======== PASSAGE ========

HOWTO Tcl I/O and channeltypes November 2000

3.5.4 SeekProc

   This procedure is called by the generic I/O layer whenever the user
   asks the channel to move or query the 'file access point'. The
   respective public entries for these functions are Tcl_Seek[46] and
   Tcl_Tell[47]. The tell functionality is requested by 'mode ==
   SEEK_CUR' and 'offset == 0'.

   With respect to seeking the core currently distinguishes between
   seekable and unseekable channels. The latter are marked by setting
   'seekProc' to NULL. This is currently true for "tty", "tcp" and
   "pipe" types, i.e serial lines, sockets and pipes. This distinction
   as supported by the tcl core is actually a bit more restrictive than
   necessary as all of the currently unseekable channels could support
   limited seeking. I am speaking of forward seeking or 'skipping'. For
   now we will have to live with this restriction.

   For new a base channel the implementation of this procedure should
   be straight forward. Unseekable channels (like [udp]) and forward
   seekable channels just don't implement it, the other types either
   forward the call to the OS or simply manipulate their internal
   state. See memchan[48] for an example of the latter

   SeekProc skeleton for OS associated channels

           static int SeekProc (clientdata, offset, mode, errorCodePtr)

======== DATASET ENTRIES ========

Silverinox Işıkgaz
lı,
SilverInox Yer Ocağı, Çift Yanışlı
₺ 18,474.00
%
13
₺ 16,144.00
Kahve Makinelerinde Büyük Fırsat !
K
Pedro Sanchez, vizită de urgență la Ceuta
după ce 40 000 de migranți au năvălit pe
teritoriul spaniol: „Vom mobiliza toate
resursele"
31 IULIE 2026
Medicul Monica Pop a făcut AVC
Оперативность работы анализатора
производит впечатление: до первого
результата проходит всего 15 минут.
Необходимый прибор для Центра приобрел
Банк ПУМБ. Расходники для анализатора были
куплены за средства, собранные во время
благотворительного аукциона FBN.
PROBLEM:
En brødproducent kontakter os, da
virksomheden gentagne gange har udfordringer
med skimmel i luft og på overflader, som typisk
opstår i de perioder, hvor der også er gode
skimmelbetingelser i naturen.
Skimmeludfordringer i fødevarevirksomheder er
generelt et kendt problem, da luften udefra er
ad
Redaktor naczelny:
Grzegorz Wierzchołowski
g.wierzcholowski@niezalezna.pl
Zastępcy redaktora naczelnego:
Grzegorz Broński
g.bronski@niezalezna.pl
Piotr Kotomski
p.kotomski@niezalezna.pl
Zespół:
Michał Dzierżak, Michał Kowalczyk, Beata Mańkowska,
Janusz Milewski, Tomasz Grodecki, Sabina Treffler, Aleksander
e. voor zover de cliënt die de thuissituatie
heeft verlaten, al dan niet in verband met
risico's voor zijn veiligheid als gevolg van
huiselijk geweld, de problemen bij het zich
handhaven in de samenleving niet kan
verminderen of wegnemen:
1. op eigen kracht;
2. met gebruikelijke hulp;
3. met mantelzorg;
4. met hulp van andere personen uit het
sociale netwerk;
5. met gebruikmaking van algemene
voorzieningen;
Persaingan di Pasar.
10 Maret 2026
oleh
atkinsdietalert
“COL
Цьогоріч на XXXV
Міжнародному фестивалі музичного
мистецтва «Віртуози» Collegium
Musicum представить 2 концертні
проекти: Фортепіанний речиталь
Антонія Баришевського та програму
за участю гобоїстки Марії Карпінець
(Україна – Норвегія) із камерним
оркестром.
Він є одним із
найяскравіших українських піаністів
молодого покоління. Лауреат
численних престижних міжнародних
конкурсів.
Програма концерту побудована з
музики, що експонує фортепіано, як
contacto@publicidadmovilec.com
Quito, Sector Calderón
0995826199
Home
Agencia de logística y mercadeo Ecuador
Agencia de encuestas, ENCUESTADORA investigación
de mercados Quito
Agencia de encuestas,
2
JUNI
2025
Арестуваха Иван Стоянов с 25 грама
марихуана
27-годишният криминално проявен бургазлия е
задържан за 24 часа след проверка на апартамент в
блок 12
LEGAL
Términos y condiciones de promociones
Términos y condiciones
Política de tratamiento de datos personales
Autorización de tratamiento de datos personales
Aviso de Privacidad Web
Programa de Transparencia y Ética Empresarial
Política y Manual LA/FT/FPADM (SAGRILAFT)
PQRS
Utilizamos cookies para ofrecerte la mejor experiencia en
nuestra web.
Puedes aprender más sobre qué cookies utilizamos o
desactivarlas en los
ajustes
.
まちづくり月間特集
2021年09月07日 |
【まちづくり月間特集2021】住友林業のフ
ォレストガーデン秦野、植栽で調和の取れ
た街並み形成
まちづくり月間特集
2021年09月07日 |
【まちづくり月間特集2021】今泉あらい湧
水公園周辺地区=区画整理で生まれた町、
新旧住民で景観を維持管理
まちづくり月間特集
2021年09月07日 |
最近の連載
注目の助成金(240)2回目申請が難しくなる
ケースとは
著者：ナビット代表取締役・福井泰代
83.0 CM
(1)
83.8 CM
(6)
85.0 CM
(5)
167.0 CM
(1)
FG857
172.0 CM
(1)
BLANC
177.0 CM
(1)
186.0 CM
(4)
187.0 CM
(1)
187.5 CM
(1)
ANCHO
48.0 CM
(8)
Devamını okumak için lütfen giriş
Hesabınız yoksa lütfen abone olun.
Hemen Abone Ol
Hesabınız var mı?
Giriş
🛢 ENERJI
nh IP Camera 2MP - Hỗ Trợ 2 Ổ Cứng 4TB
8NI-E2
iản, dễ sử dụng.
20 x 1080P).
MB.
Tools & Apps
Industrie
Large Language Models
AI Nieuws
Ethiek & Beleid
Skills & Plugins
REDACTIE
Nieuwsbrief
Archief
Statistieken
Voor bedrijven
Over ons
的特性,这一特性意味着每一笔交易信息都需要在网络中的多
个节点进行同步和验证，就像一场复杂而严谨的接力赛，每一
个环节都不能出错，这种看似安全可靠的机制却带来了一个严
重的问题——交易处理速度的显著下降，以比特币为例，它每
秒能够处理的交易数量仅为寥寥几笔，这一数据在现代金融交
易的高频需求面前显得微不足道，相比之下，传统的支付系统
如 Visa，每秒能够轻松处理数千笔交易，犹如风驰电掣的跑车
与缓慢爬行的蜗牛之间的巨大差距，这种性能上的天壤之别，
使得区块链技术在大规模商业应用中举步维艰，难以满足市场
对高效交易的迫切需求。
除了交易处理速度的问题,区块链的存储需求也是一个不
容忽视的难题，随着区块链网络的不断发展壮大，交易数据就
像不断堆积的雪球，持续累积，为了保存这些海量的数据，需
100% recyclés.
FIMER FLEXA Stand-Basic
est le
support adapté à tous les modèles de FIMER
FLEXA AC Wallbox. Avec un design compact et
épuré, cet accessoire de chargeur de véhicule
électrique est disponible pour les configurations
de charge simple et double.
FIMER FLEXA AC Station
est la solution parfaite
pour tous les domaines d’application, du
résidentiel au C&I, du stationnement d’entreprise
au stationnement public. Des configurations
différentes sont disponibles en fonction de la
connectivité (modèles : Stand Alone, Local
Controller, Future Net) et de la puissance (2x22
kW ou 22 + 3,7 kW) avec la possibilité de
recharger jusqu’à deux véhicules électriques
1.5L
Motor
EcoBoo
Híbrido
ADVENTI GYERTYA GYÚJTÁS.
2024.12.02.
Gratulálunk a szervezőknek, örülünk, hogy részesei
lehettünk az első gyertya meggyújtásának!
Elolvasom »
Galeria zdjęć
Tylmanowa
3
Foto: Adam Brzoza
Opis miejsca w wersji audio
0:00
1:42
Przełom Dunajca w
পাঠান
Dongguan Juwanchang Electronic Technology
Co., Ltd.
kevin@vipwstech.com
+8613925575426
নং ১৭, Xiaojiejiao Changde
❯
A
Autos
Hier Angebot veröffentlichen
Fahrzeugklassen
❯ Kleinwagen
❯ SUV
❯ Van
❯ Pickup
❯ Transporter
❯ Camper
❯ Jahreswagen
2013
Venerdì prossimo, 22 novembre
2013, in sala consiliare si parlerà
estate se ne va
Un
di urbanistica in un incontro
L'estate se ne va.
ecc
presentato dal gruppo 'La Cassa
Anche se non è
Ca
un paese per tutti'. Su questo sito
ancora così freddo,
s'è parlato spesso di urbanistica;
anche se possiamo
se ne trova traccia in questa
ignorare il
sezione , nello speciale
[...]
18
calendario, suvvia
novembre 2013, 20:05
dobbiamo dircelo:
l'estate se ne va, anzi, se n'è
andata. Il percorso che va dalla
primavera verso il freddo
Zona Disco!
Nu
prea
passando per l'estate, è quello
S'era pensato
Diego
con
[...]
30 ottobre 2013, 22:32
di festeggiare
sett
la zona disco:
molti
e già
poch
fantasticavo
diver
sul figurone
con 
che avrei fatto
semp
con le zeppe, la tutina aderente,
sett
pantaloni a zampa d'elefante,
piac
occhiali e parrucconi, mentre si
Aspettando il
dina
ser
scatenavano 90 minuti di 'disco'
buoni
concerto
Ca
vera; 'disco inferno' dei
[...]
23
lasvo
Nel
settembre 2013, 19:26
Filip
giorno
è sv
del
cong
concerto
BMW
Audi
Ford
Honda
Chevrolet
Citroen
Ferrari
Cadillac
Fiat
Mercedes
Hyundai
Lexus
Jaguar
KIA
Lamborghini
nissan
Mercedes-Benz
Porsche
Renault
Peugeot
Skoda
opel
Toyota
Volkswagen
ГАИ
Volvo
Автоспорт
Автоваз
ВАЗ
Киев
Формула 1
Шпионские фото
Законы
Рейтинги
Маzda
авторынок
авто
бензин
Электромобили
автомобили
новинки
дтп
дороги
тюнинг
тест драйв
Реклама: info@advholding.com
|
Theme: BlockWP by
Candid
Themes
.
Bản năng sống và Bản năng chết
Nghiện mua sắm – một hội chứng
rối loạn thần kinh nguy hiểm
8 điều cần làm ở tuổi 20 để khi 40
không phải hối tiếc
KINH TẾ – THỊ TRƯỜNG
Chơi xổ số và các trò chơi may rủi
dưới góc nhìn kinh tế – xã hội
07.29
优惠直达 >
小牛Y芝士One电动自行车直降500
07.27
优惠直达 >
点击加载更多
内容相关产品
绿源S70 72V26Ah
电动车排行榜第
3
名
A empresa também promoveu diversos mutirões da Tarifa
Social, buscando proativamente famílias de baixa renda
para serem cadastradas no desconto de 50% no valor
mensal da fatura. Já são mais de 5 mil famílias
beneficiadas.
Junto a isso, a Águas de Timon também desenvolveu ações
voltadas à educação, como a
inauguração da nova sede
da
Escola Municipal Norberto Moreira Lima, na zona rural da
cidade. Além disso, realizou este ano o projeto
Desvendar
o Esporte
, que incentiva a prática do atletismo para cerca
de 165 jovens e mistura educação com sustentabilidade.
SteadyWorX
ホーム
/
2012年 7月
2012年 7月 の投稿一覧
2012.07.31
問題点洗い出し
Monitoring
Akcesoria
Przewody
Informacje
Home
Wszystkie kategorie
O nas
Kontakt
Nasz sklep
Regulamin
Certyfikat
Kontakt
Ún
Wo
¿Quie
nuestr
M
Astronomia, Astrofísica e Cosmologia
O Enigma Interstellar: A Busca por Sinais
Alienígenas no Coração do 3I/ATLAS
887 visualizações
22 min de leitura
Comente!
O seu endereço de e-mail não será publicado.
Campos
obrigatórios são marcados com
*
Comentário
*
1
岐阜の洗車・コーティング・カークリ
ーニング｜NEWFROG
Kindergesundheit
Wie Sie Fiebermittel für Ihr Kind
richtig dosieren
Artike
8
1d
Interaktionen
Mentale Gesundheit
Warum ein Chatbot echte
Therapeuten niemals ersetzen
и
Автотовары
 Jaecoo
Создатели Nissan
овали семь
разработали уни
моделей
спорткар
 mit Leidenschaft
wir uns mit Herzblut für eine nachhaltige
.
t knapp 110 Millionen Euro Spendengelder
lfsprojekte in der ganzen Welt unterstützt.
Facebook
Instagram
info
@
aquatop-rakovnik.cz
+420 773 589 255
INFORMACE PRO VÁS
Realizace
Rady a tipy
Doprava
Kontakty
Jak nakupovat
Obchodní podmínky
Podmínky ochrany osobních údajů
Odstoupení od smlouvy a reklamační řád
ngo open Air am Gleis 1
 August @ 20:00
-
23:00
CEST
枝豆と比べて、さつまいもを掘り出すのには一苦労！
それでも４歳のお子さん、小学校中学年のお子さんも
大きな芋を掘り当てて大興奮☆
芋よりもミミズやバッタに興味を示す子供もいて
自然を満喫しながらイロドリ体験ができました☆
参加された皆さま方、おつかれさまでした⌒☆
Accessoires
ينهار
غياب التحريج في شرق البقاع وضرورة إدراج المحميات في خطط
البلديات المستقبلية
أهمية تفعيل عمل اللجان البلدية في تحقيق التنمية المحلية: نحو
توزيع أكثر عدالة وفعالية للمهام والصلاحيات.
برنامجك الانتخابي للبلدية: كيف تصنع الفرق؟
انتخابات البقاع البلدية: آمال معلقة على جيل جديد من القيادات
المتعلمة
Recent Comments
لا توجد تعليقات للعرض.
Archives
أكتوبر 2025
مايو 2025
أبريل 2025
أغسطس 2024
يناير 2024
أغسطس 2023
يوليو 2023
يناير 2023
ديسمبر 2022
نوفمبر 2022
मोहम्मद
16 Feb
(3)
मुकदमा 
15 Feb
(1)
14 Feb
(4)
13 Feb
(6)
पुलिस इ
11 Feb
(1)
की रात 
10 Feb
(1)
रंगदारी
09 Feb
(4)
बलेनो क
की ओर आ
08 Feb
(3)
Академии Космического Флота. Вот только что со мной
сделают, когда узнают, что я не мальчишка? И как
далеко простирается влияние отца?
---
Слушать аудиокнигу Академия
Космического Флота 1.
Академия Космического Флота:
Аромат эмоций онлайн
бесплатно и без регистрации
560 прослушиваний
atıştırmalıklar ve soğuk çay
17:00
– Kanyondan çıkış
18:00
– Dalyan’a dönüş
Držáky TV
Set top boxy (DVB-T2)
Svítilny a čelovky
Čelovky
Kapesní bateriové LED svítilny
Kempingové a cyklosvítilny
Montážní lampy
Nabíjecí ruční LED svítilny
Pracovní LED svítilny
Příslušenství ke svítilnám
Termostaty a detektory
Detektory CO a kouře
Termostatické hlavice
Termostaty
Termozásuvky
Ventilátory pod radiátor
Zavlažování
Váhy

========

WORK TO BE COMPLETED:
Reproduce the SeekProc passage starting at "HOWTO Tcl I/O" and ending at "and 'offset == 0'.", swapping "user" for "application".

YOUR SOLUTION:
HOWTO Tcl I/O and channeltypes November 2000

3.5.4 SeekProc

   This procedure is called by the generic I/O layer whenever the application
   asks the channel to move or query the 'file access point'. The
   respective public entries for these functions are Tcl_Seek[46] and
   Tcl_Tell[47]. The tell functionality is requested by 'mode ==
   SEEK_CUR' and 'offset == 0'.